Стыдясь и сам себя карая за легкомыслие, Вадим по-приятельски повинился в том, как мальчишески поддавшись соблазну быстрой славы и будучи способней и грамотней своих конкурентов, вскоре превзошел их в гонке на роль придворного пиита. Оказалось, вырвавшись из родительского подполья, начинающий поэт попал в самый разгар фантастического призыва рабочей молодежи в литературу для создания форпоста пролетарской идеологии на обломках классического наследия. К тому времени тогдашняя опричнина, рапповская мафия, официально уже распущенная, но как и раньше всесильная своими номенклатурными связями, по-прежнему раздавала писателям ярлыки политической благонадежности с правом пайка и существования.
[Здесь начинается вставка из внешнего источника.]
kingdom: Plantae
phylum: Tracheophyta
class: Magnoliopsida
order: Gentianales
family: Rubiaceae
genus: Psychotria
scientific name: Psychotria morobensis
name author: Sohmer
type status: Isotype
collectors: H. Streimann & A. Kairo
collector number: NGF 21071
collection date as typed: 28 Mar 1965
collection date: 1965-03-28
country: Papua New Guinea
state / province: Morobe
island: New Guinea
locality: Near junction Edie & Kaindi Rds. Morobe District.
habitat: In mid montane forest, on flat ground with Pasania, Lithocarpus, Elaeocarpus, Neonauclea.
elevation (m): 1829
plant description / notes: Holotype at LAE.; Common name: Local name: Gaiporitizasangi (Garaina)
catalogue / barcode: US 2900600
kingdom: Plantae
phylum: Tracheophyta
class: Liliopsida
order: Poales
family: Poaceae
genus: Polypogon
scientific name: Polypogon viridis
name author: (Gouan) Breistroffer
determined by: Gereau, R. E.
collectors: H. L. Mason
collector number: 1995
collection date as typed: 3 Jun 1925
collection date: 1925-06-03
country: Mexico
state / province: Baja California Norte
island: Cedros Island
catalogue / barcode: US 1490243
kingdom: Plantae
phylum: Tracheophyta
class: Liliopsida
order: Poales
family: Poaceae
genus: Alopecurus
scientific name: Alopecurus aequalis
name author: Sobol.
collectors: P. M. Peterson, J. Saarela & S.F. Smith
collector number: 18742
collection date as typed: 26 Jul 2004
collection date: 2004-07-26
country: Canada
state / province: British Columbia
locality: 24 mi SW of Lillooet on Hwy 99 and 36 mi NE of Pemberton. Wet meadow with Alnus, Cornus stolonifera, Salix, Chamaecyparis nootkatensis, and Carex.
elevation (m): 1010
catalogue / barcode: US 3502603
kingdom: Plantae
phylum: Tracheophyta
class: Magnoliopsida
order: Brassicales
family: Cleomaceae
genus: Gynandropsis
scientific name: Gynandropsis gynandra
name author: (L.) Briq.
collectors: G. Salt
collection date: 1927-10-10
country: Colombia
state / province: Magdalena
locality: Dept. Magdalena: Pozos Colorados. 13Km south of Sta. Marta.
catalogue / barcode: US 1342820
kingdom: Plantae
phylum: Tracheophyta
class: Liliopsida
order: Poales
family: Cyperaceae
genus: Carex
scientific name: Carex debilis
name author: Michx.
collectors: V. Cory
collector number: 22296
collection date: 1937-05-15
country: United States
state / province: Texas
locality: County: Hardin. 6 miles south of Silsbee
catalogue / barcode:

Поздним вечером однажды оголодавший и отчаявшийся начинающий поэт, вдоволь нашатавшись по затихшему городу и словно повинуясь чьему-то зову, наугад и шатаясь на ступеньках, поднялся к ним, в мавританский особняк на Воздвиженке, где в прокуренном неопрятном помещении заседал ареопаг ревнителей казенного мышления, и с порога, жмурясь после уличной темноты, как заявку на свое кресло на Олимпе, прочел восторженную и самую умную оду вождю, из всех появлявшихся дотоле в центральной прессе, после паузы почтительной неприязни встреченную недружными рукоплесканиями соперничества. Противникам его пришлось довольствоваться благоволением верхов за отыскание достойного кандидата в Гомеры великой эпохи, что сулило им куда больше житейских благ, чем прославленным ими самоубийцам; в число доставшихся Вадиму щедрот входила не только его нынешняя жилплощадь в коммуналке, средней калорийности паек, кое-какие, в обрез, деньжата на прожитие, кино, баню и даже на приличный костюмчик из Москвошвея, но и положенное, всякой славе сопутствующее количество врагов, вскоре затем одержавших победу.